WORK ORDER |
Format the items below as a two-column CSV with the header row instruction,output. Give one row per item, with its text and its answer each in a single quoted field and line breaks replaced by spaces, and leave out the pictures.
BEGIN DATA FOR ANALYSIS
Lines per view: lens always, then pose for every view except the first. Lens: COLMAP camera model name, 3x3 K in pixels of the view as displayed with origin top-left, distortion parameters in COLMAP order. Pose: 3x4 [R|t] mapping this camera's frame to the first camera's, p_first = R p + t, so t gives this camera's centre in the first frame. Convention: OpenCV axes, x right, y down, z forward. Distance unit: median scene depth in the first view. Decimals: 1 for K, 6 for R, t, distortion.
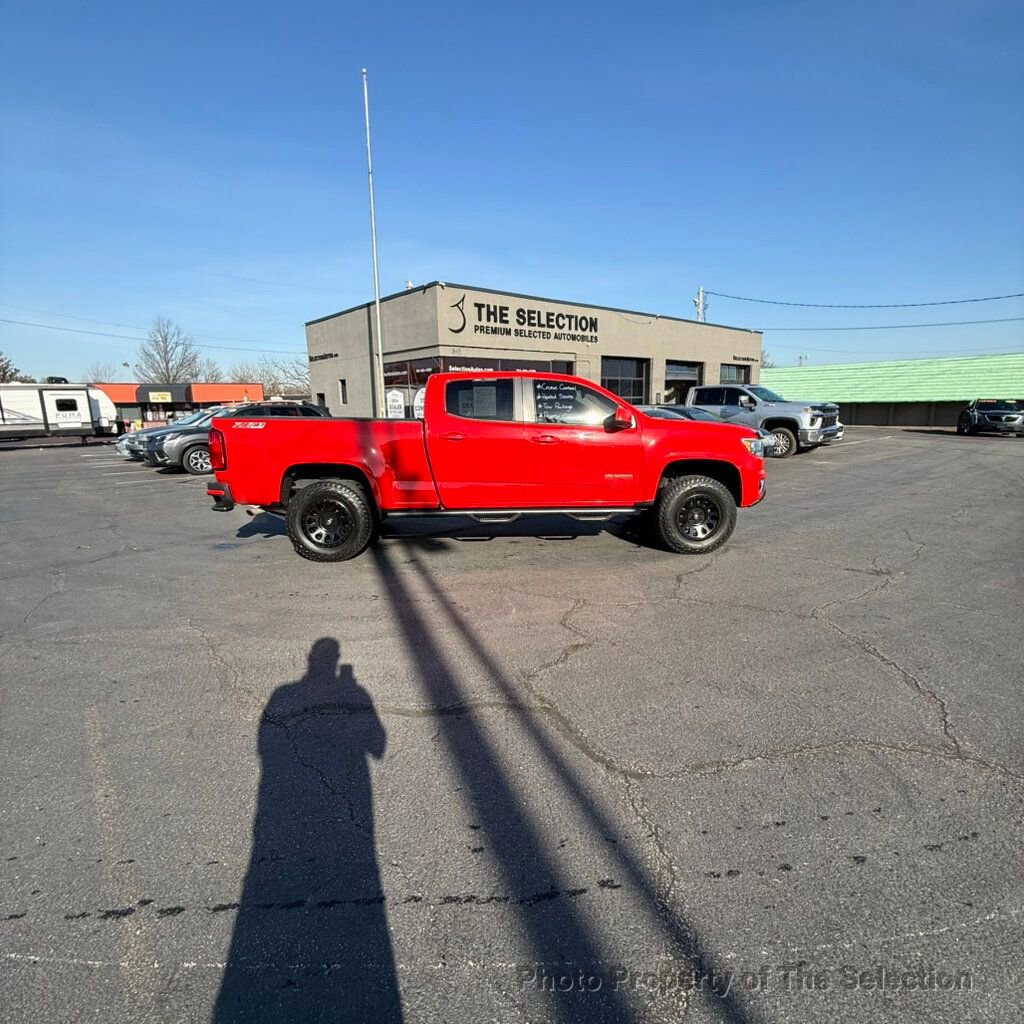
lens RADIAL K [[543.3, 0, 511.3], [0, 543.3, 506.9], [0, 0, 1]] dist [0.001191, -0.000695]
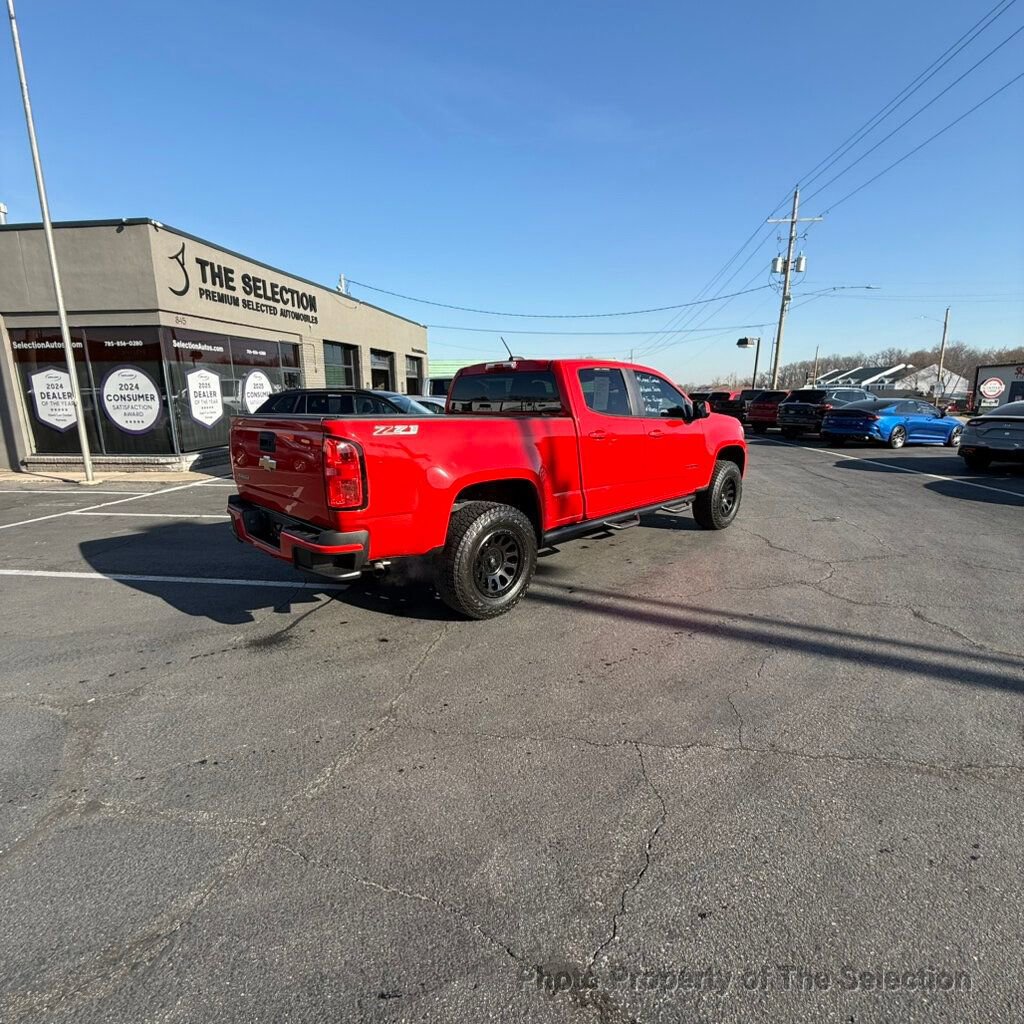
lens RADIAL K [[543.3, 0, 511.9], [0, 543.3, 507.0], [0, 0, 1]] dist [0.001191, -0.000695]
pose [[0.749032, -0.128632, 0.649927, -0.260982], [0.115784, 0.991290, 0.062754, -0.028892], [-0.652339, 0.028247, 0.757401, 0.148377]]
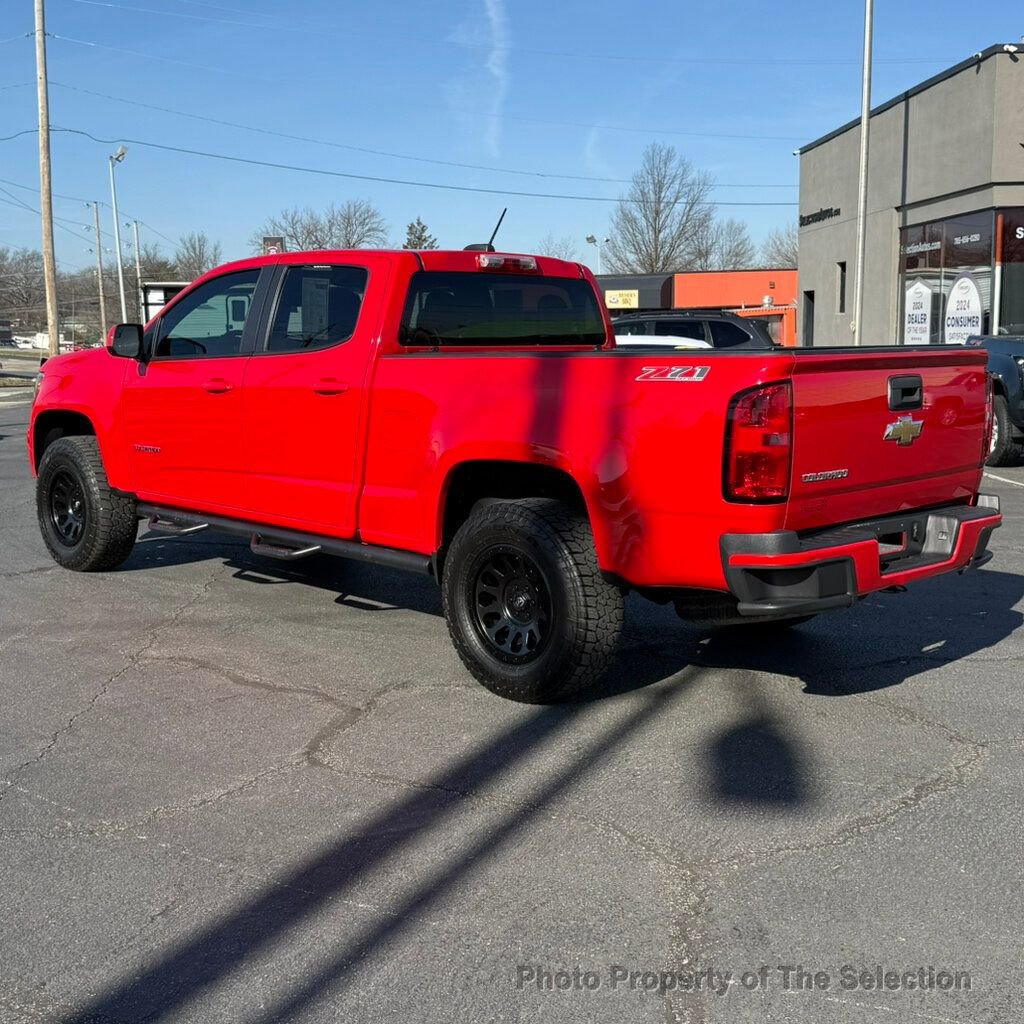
lens RADIAL K [[1249.6, 0, 511.1], [0, 1249.6, 502.9], [0, 0, 1]] dist [0.074351, 0.000000]
pose [[0.769705, 0.096930, -0.630998, 0.230783], [-0.118283, 0.992946, 0.008246, 0.005209], [0.627346, 0.068289, 0.775741, -0.050039]]
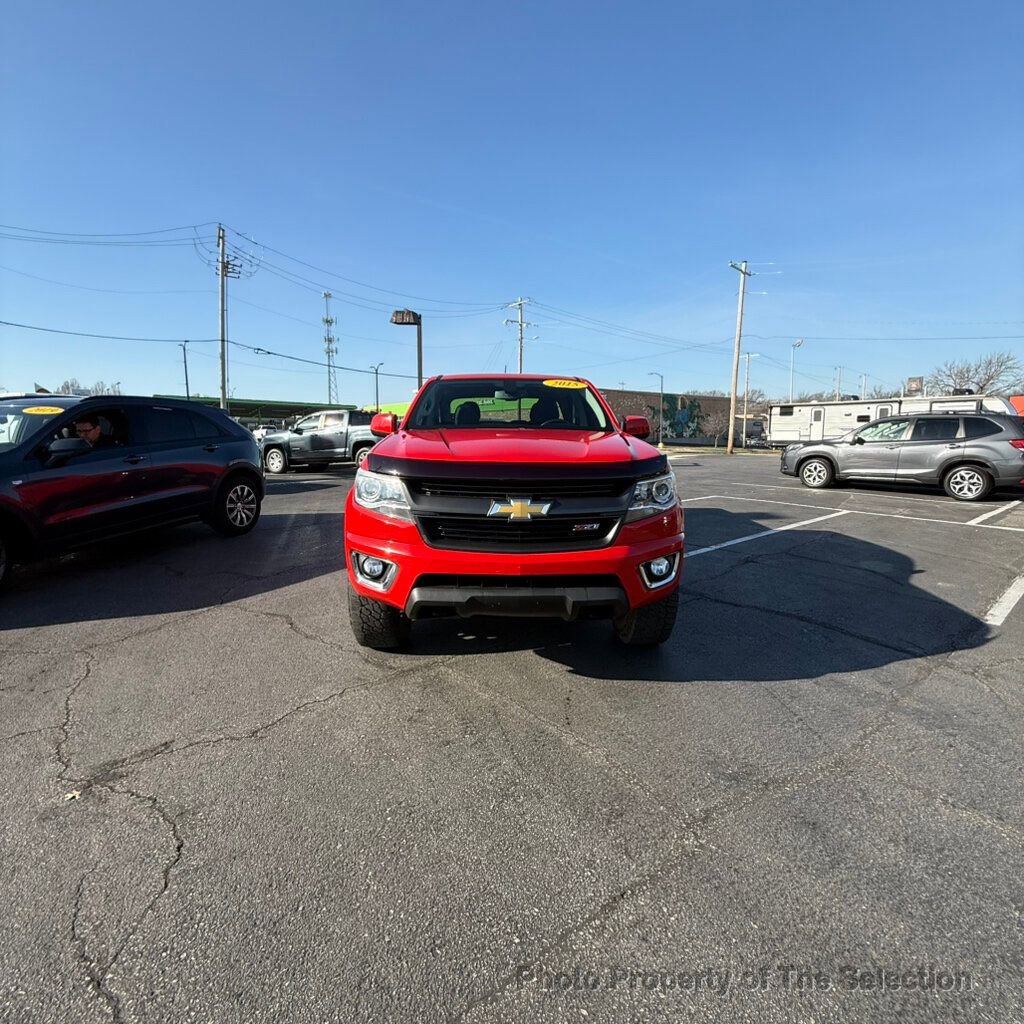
lens RADIAL K [[543.3, 0, 505.7], [0, 543.3, 506.6], [0, 0, 1]] dist [0.001191, -0.000695]
pose [[-0.032786, 0.153531, -0.987600, 0.332724], [-0.176748, 0.971666, 0.156922, -0.068243], [0.983710, 0.179701, -0.004721, 0.397527]]
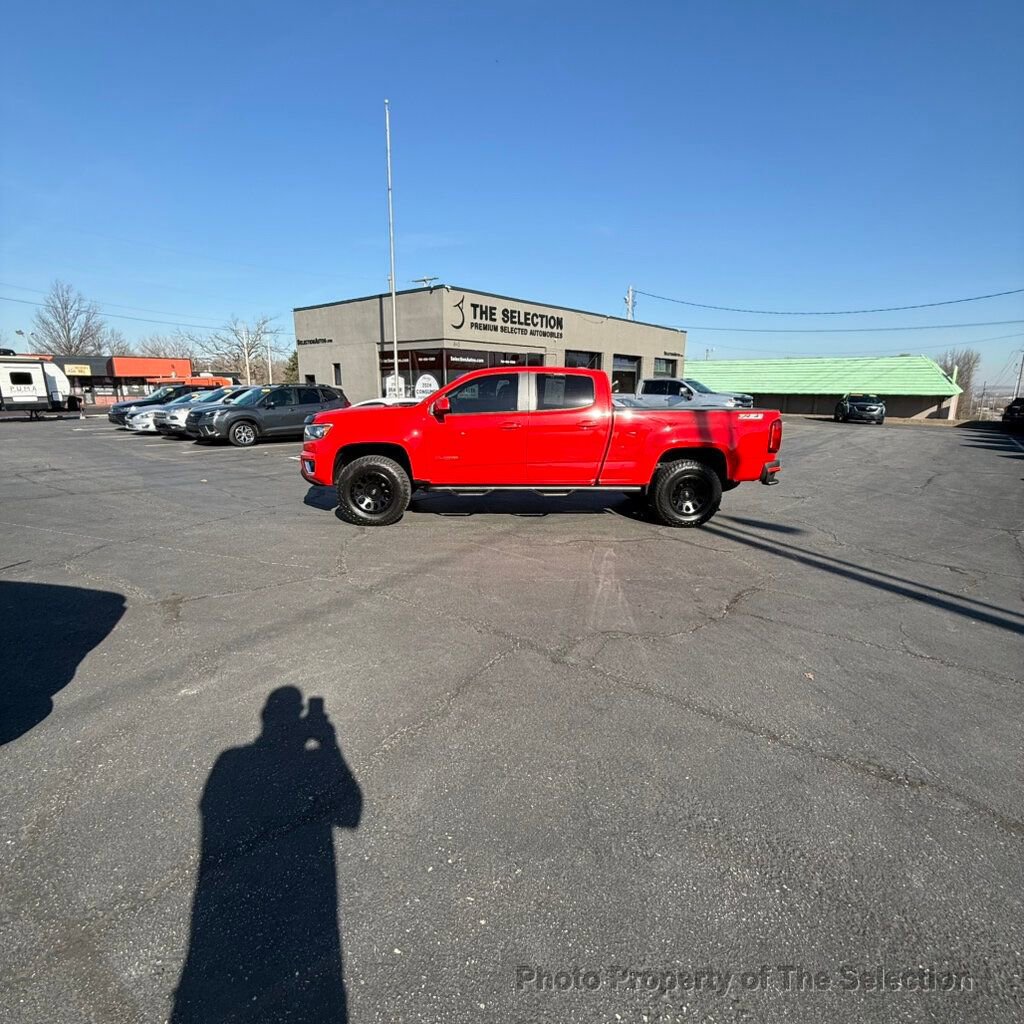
lens RADIAL K [[543.3, 0, 512.4], [0, 543.3, 505.6], [0, 0, 1]] dist [0.001191, -0.000695]
pose [[0.987809, -0.009748, 0.155365, -0.159227], [0.005086, 0.999526, 0.030371, 0.027672], [-0.155587, -0.029211, 0.987390, -0.185250]]
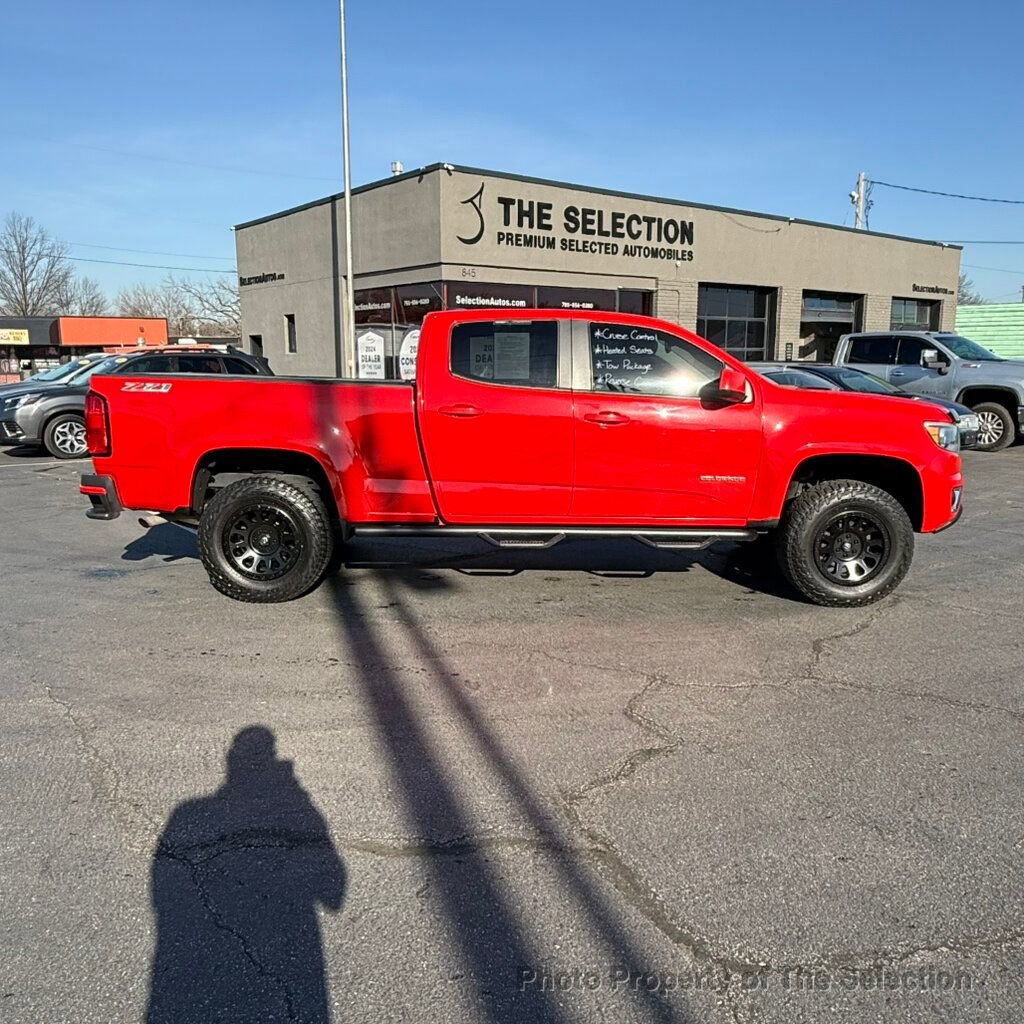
lens RADIAL K [[860.3, 0, 509.5], [0, 860.3, 511.5], [0, 0, 1]] dist [0.004062, -0.006759]
pose [[0.998677, 0.023779, -0.045600, -0.000522], [-0.024099, 0.999689, -0.006476, -0.002238], [0.045432, 0.007567, 0.998939, -0.000334]]
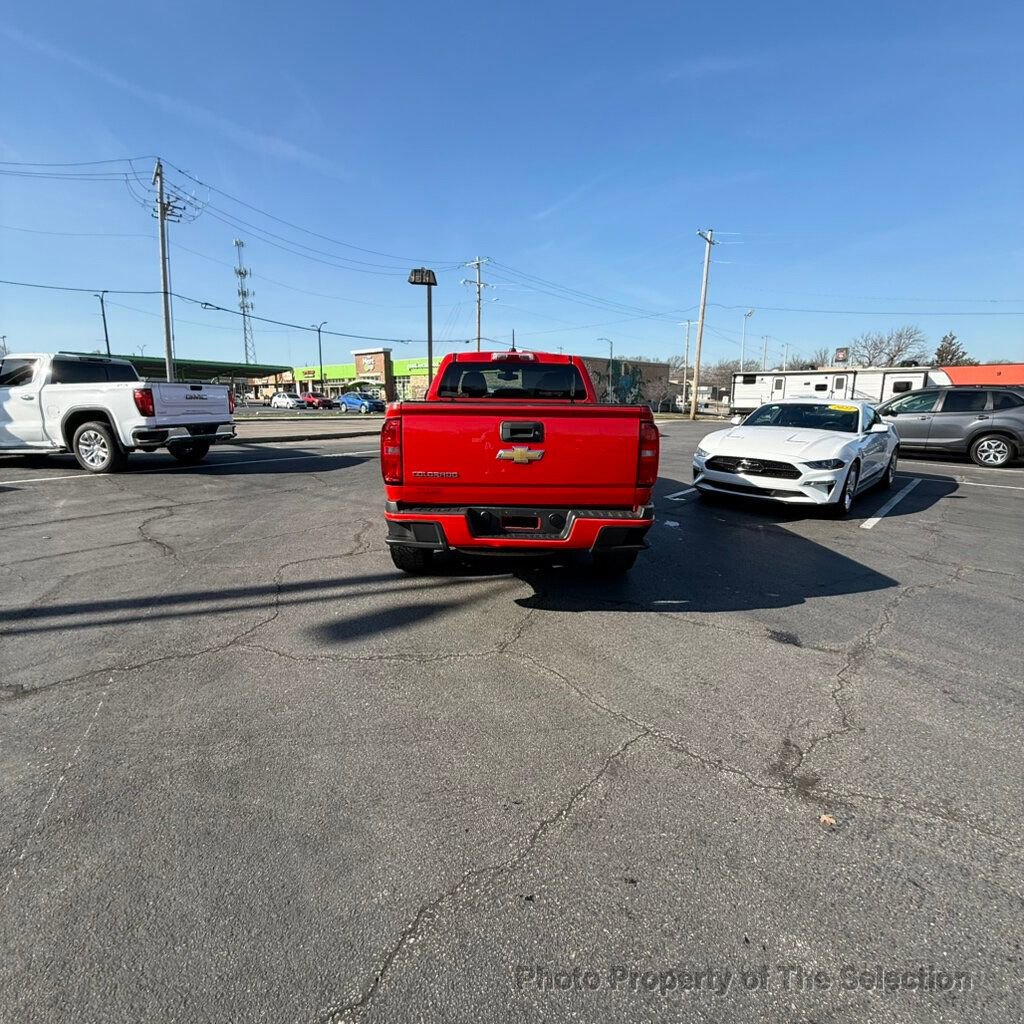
lens RADIAL K [[543.3, 0, 509.0], [0, 543.3, 507.3], [0, 0, 1]] dist [0.001191, -0.000695]
pose [[0.104351, 0.217634, -0.970436, 0.319911], [-0.185092, 0.962966, 0.196056, -0.041477], [0.977165, 0.159161, 0.140769, 0.210478]]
END DATA FOR ANALYSIS
RESPONSE BELOW |
instruction,output
"Lines per view: lens always, then pose for every view except the first. Lens: COLMAP camera model name, 3x3 K in pixels of the view as displayed with origin top-left, distortion parameters in COLMAP order. Pose: 3x4 [R|t] mapping this camera's frame to the first camera's, p_first = R p + t, so t gives this camera's centre in the first frame. Convention: OpenCV axes, x right, y down, z forward. Distance unit: median scene depth in the first view. Decimals: 1 for K, 6 for R, t, distortion.","lens RADIAL K [[543.3, 0, 511.3], [0, 543.3, 506.9], [0, 0, 1]] dist [0.001191, -0.000695] lens RADIAL K [[543.3, 0, 511.9], [0, 543.3, 507.0], [0, 0, 1]] dist [0.001191, -0.000695] pose [[0.749032, -0.128632, 0.649927, -0.260982], [0.115784, 0.991290, 0.062754, -0.028892], [-0.652339, 0.028247, 0.757401, 0.148377]] lens RADIAL K [[1249.6, 0, 511.1], [0, 1249.6, 502.9], [0, 0, 1]] dist [0.074351, 0.000000] pose [[0.769705, 0.096930, -0.630998, 0.230783], [-0.118283, 0.992946, 0.008246, 0.005209], [0.627346, 0.068289, 0.775741, -0.050039]] lens RADIAL K [[543.3, 0, 505.7], [0, 543.3, 506.6], [0, 0, 1]] dist [0.001191, -0.000695] pose [[-0.032786, 0.153531, -0.987600, 0.332724], [-0.176748, 0.971666, 0.156922, -0.068243], [0.983710, 0.179701, -0.004721, 0.397527]] lens RADIAL K [[543.3, 0, 512.4], [0, 543.3, 505.6], [0, 0, 1]] dist [0.001191, -0.000695] pose [[0.987809, -0.009748, 0.155365, -0.159227], [0.005086, 0.999526, 0.030371, 0.027672], [-0.155587, -0.029211, 0.987390, -0.185250]] lens RADIAL K [[860.3, 0, 509.5], [0, 860.3, 511.5], [0, 0, 1]] dist [0.004062, -0.006759] pose [[0.998677, 0.023779, -0.045600, -0.000522], [-0.024099, 0.999689, -0.006476, -0.002238], [0.045432, 0.007567, 0.998939, -0.000334]] lens RADIAL K [[543.3, 0, 509.0], [0, 543.3, 507.3], [0, 0, 1]] dist [0.001191, -0.000695] pose [[0.104351, 0.217634, -0.970436, 0.319911], [-0.185092, 0.962966, 0.196056, -0.041477], [0.977165, 0.159161, 0.140769, 0.210478]]"